Dataset entries
###
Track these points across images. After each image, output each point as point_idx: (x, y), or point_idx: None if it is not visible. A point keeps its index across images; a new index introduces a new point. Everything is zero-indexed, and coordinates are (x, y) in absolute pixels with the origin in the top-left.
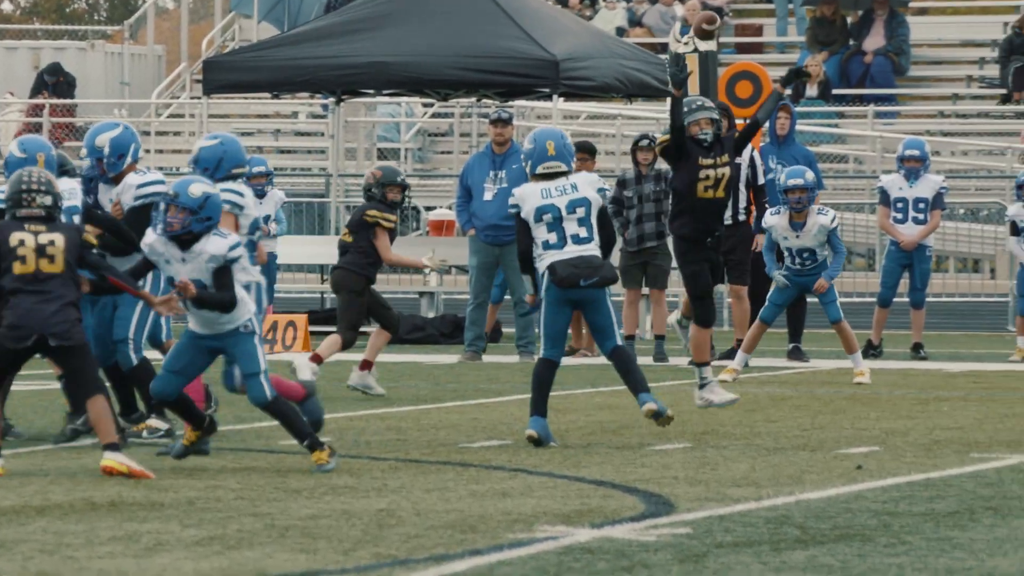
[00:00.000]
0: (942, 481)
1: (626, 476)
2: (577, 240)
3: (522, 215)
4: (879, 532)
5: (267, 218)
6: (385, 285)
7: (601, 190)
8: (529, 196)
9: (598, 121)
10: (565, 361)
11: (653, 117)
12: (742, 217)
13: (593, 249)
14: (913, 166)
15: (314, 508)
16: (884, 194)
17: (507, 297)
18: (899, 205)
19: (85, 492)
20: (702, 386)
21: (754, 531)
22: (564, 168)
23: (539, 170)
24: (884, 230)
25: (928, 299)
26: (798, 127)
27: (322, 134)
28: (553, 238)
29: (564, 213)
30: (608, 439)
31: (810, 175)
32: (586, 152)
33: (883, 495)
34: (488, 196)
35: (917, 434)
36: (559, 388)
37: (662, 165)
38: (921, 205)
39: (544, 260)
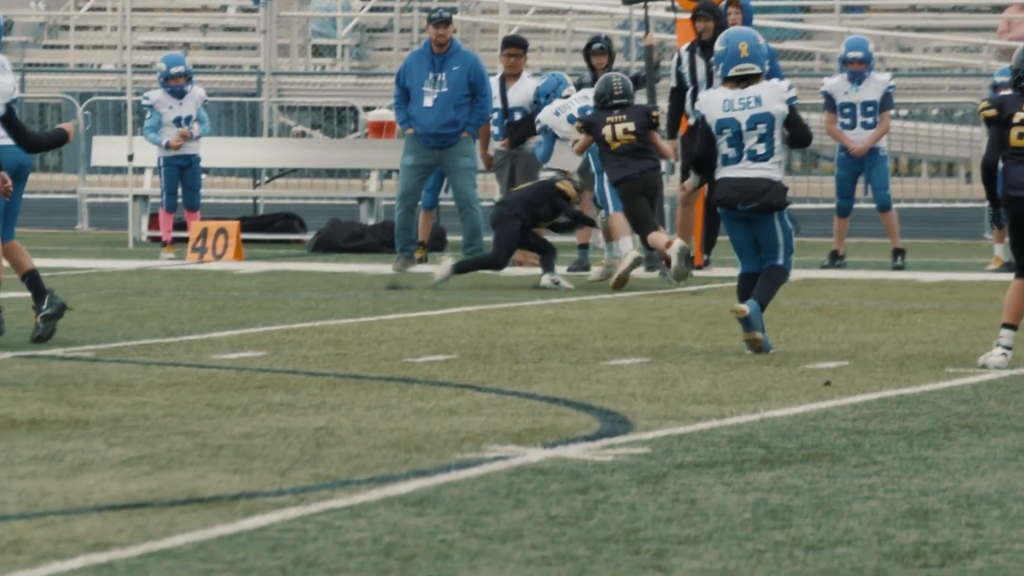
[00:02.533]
0: (915, 398)
1: (580, 393)
2: (754, 156)
3: (707, 122)
4: (849, 452)
5: (188, 118)
6: (322, 190)
7: (792, 99)
8: (713, 105)
9: (548, 16)
10: (513, 272)
11: (606, 11)
12: None
13: (769, 168)
14: (857, 69)
15: (248, 426)
16: (829, 99)
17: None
18: (846, 111)
19: (4, 409)
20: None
21: (716, 451)
22: (757, 70)
23: (731, 72)
24: (832, 137)
25: (900, 205)
26: (758, 22)
27: (253, 29)
28: (731, 152)
29: (744, 128)
30: (561, 354)
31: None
32: (518, 47)
33: (853, 413)
34: (428, 102)
35: (889, 348)
36: (507, 300)
37: (618, 66)
38: (870, 108)
39: (718, 172)
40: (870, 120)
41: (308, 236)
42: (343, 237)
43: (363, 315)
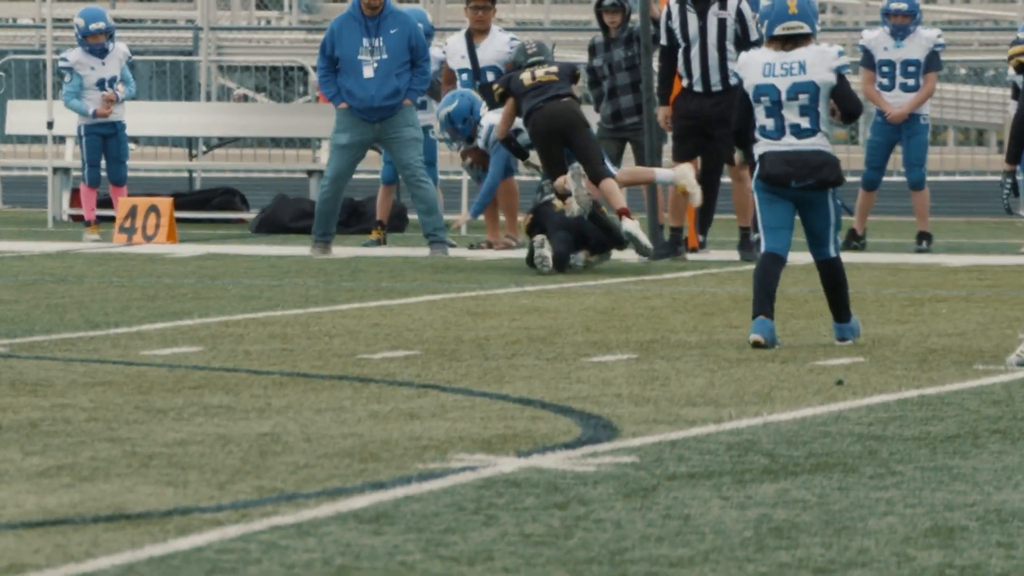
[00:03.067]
0: (939, 399)
1: (558, 394)
2: (796, 131)
3: (744, 87)
4: (864, 461)
5: (112, 80)
6: (267, 162)
7: (842, 68)
8: (751, 68)
9: None
10: (484, 255)
11: None
12: (734, 81)
13: (816, 142)
14: (901, 22)
15: (183, 432)
16: (867, 55)
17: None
18: (885, 69)
19: None
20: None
21: (713, 460)
22: (806, 30)
23: (777, 31)
24: (868, 99)
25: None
26: None
27: None
28: (770, 124)
29: (783, 98)
30: (536, 349)
31: None
32: None
33: (868, 416)
34: (368, 72)
35: (909, 342)
36: (477, 288)
37: (634, 25)
38: (911, 68)
39: (758, 147)
40: (911, 82)
41: (251, 215)
42: (290, 216)
43: (313, 305)
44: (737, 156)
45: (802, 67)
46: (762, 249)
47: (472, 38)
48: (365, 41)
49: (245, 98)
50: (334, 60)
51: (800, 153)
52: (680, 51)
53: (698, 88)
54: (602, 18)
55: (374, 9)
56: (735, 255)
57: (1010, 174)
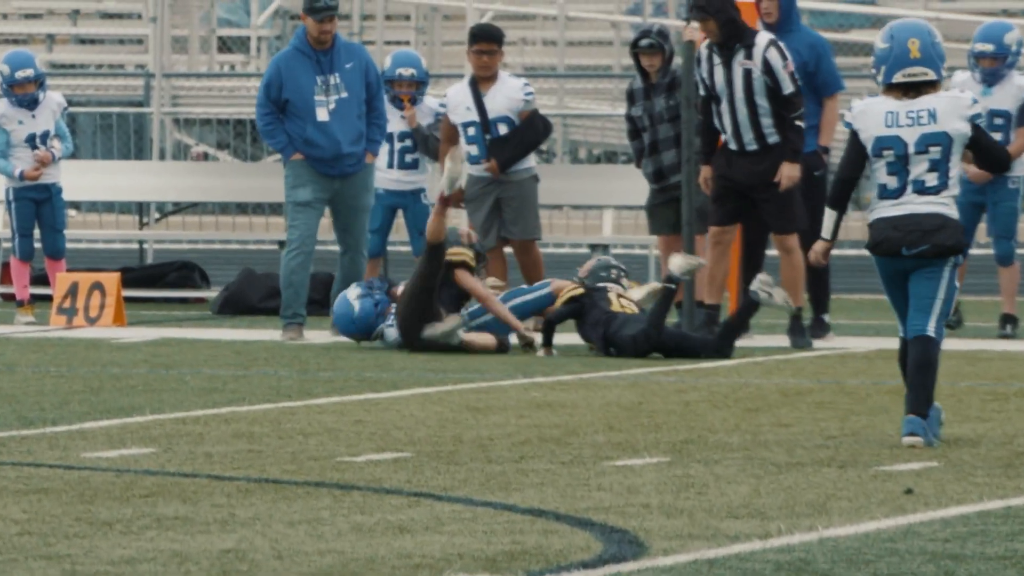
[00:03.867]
0: None
1: (576, 504)
2: (921, 188)
3: (860, 139)
4: None
5: (45, 135)
6: (231, 232)
7: (975, 116)
8: (871, 118)
9: None
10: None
11: None
12: (772, 139)
13: (939, 203)
14: (988, 66)
15: (132, 548)
16: None
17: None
18: None
19: None
20: None
21: None
22: (932, 77)
23: (896, 78)
24: None
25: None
26: (813, 5)
27: (139, 16)
28: (893, 182)
29: (911, 151)
30: (549, 451)
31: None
32: (491, 42)
33: (944, 531)
34: (323, 115)
35: (991, 443)
36: (478, 379)
37: (678, 68)
38: (999, 120)
39: (874, 211)
40: (1000, 136)
41: (212, 293)
42: (259, 295)
43: (285, 399)
44: (827, 226)
45: (932, 116)
46: (899, 335)
47: (478, 86)
48: (318, 79)
49: (205, 156)
50: (281, 104)
51: (914, 216)
52: (712, 103)
53: (732, 146)
54: (639, 60)
55: (324, 43)
56: (785, 340)
57: None
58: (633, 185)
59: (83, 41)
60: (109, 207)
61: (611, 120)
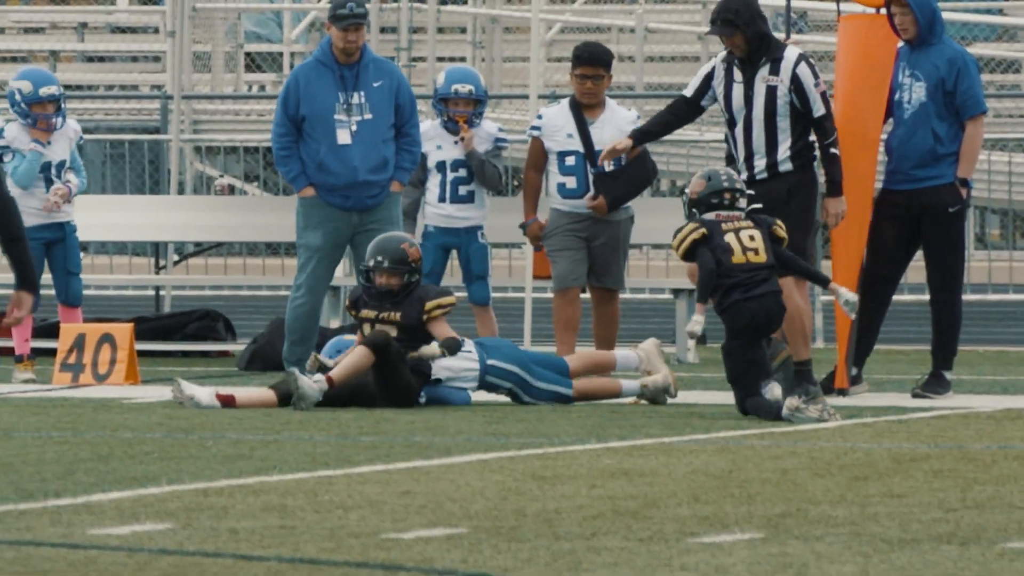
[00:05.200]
0: None
1: None
2: None
3: None
4: None
5: (61, 166)
6: (260, 276)
7: None
8: None
9: (607, 7)
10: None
11: None
12: (784, 168)
13: None
14: None
15: None
16: None
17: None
18: None
19: None
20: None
21: None
22: None
23: None
24: None
25: None
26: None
27: (156, 30)
28: None
29: None
30: (625, 526)
31: None
32: (597, 66)
33: None
34: (344, 138)
35: None
36: (544, 443)
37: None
38: None
39: None
40: None
41: (238, 346)
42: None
43: (322, 467)
44: None
45: None
46: None
47: (581, 111)
48: (341, 96)
49: (231, 190)
50: (298, 121)
51: None
52: (727, 125)
53: (742, 174)
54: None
55: (351, 55)
56: (896, 398)
57: None
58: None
59: (91, 59)
60: (121, 248)
61: (697, 146)
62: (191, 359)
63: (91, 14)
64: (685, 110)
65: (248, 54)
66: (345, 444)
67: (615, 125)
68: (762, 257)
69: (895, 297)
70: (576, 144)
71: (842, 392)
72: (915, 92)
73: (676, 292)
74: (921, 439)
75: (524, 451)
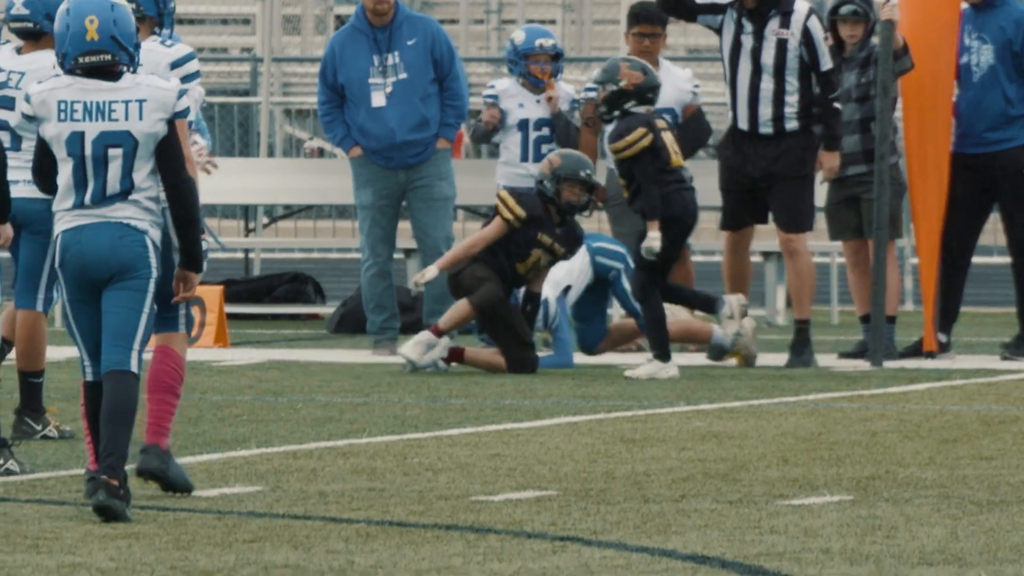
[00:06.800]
0: None
1: (745, 549)
2: None
3: None
4: None
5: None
6: (349, 238)
7: None
8: None
9: None
10: (629, 360)
11: None
12: (791, 125)
13: None
14: None
15: None
16: None
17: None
18: None
19: None
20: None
21: None
22: None
23: None
24: None
25: None
26: None
27: None
28: None
29: None
30: (715, 489)
31: None
32: (653, 23)
33: None
34: (379, 100)
35: None
36: (634, 406)
37: (876, 45)
38: None
39: None
40: None
41: (328, 309)
42: None
43: (411, 430)
44: None
45: None
46: None
47: None
48: (375, 59)
49: (320, 153)
50: (339, 89)
51: None
52: (727, 76)
53: (743, 126)
54: (836, 29)
55: (382, 15)
56: (983, 360)
57: None
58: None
59: (181, 21)
60: (210, 211)
61: None
62: (281, 322)
63: None
64: (679, 6)
65: (338, 16)
66: (435, 407)
67: (672, 84)
68: (681, 161)
69: (984, 260)
70: None
71: (930, 355)
72: (983, 55)
73: (766, 255)
74: (1010, 401)
75: (613, 414)
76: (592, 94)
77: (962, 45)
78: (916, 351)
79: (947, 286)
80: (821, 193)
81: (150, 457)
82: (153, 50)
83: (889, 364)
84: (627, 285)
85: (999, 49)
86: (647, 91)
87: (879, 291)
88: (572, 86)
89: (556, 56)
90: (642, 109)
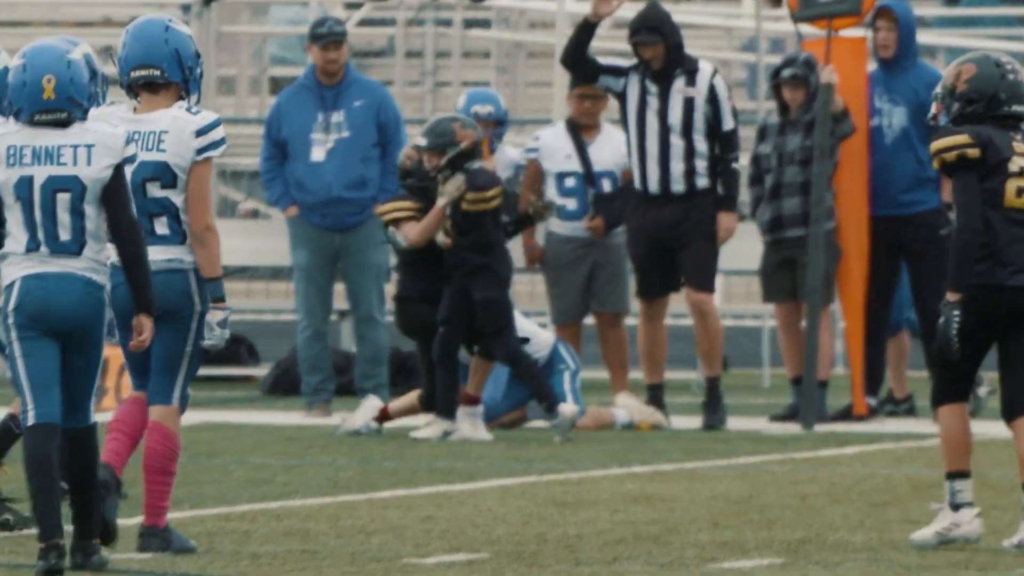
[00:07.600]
0: None
1: None
2: None
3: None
4: None
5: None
6: (284, 300)
7: None
8: None
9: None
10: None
11: (719, 25)
12: (702, 183)
13: None
14: None
15: None
16: None
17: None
18: None
19: None
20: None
21: None
22: None
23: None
24: None
25: None
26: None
27: None
28: None
29: None
30: (646, 551)
31: None
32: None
33: None
34: (319, 155)
35: None
36: (566, 469)
37: (746, 108)
38: None
39: None
40: None
41: (262, 370)
42: None
43: (344, 492)
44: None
45: None
46: None
47: (579, 132)
48: (320, 115)
49: (255, 214)
50: (282, 145)
51: None
52: (633, 140)
53: (655, 189)
54: (780, 93)
55: (332, 75)
56: (915, 424)
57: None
58: (749, 247)
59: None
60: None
61: None
62: (214, 384)
63: (116, 33)
64: (582, 66)
65: (272, 78)
66: (367, 469)
67: (613, 147)
68: None
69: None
70: (575, 165)
71: (860, 418)
72: (895, 117)
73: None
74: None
75: (546, 476)
76: (533, 155)
77: (872, 107)
78: (846, 414)
79: (869, 349)
80: (757, 256)
81: (151, 540)
82: (179, 117)
83: (820, 427)
84: (566, 384)
85: (912, 112)
86: (479, 147)
87: (812, 354)
88: (517, 150)
89: (498, 122)
90: (476, 164)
###
** Work request **
Copy only what runs above from the line containing "18: (899, 205)" through the line containing "43: (363, 315)", exactly. Leave out the pictures.

** Answer section **
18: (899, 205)
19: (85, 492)
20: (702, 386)
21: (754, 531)
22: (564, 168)
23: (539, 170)
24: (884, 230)
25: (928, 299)
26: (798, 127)
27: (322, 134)
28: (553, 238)
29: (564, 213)
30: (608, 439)
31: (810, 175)
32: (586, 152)
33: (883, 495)
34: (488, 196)
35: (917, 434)
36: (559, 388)
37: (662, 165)
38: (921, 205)
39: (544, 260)
[00:02.533]
0: (915, 398)
1: (580, 393)
2: (754, 156)
3: (707, 122)
4: (849, 452)
5: (188, 118)
6: (322, 190)
7: (792, 99)
8: (713, 105)
9: (548, 16)
10: (513, 272)
11: (606, 11)
12: None
13: (769, 168)
14: (857, 69)
15: (248, 426)
16: (829, 99)
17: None
18: (846, 111)
19: (4, 409)
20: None
21: (716, 451)
22: (757, 70)
23: (731, 72)
24: (832, 137)
25: (900, 205)
26: (758, 22)
27: (253, 29)
28: (731, 152)
29: (744, 128)
30: (561, 354)
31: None
32: (518, 47)
33: (853, 413)
34: (428, 102)
35: (889, 348)
36: (507, 300)
37: (618, 66)
38: (870, 108)
39: (718, 172)
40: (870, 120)
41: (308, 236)
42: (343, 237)
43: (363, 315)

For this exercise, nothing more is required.